The records below must be transcribed exactly, with each picture left out.

Data extract:
•••••

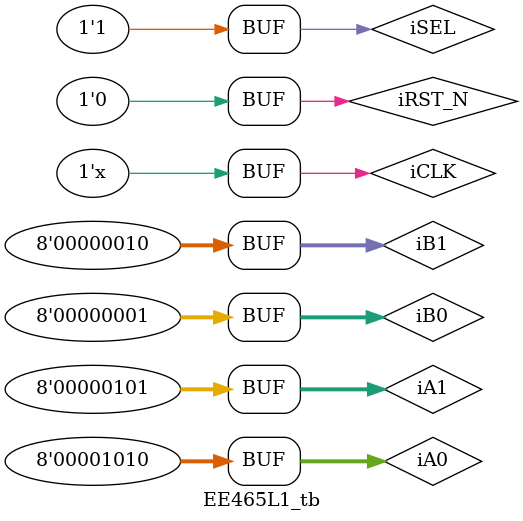
<source format=v>
`timescale 10ns/1ps

module EE465L1_tb();
	reg iCLK, iRST_N, iSEL;
	reg [7:0] iA0;
	reg [7:0] iA1;
	reg [7:0] iB0;
	reg [7:0] iB1;
	wire [16:0] oRESULT;

EE465L1 test(.iCLK(iCLK), .iRST_N(iRST_N), .iSEL(iSEL), .iA0(iA0),
		.iA1(iA1), .iB0(iB0), .iB1(iB1), .oRESULT(oRESULT));
initial begin
	iRST_N =0;
	iSEL =0;
	iCLK =0;
	iA0 =0;
	iA1 =0;
	iB0 =0;
	iB1 =0;


	#10 iA0=100;
	#10 iA1=50;
	#10 iB0=10;
	#10 iB1=20;

	#50 iSEL=1;
	
	#50 iA0=0;
	#10 iA1=10;
	#10 iB0=0;
	#10 iB1=10;

	#100 iSEL=0;

	#10 iA0=10;
	#10 iA1=5;
	#10 iB0=1;
	#10 iB1=2;

	#50 iSEL=1;


end
always #1 iCLK = ~ iCLK;		

endmodule



</source>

•••••

Output for this exercise:
<source format=v>
`timescale 10ns/1ps

module EE465L1_tb();
	reg iCLK, iRST_N, iSEL;
	reg [7:0] iA0;
	reg [7:0] iA1;
	reg [7:0] iB0;
	reg [7:0] iB1;
	wire [16:0] oRESULT;

EE465L1 test(.iCLK(iCLK), .iRST_N(iRST_N), .iSEL(iSEL), .iA0(iA0),
		.iA1(iA1), .iB0(iB0), .iB1(iB1), .oRESULT(oRESULT));
initial begin
	iRST_N =0;
	iSEL =0;
	iCLK =0;
	iA0 =0;
	iA1 =0;
	iB0 =0;
	iB1 =0;


	#10 iA0=100;
	#10 iA1=50;
	#10 iB0=10;
	#10 iB1=20;

	#50 iSEL=1;
	
	#50 iA0=0;
	#10 iA1=10;
	#10 iB0=0;
	#10 iB1=10;

	#100 iSEL=0;

	#10 iA0=10;
	#10 iA1=5;
	#10 iB0=1;
	#10 iB1=2;

	#50 iSEL=1;


end
always #1 iCLK = ~ iCLK;		

endmodule



</source>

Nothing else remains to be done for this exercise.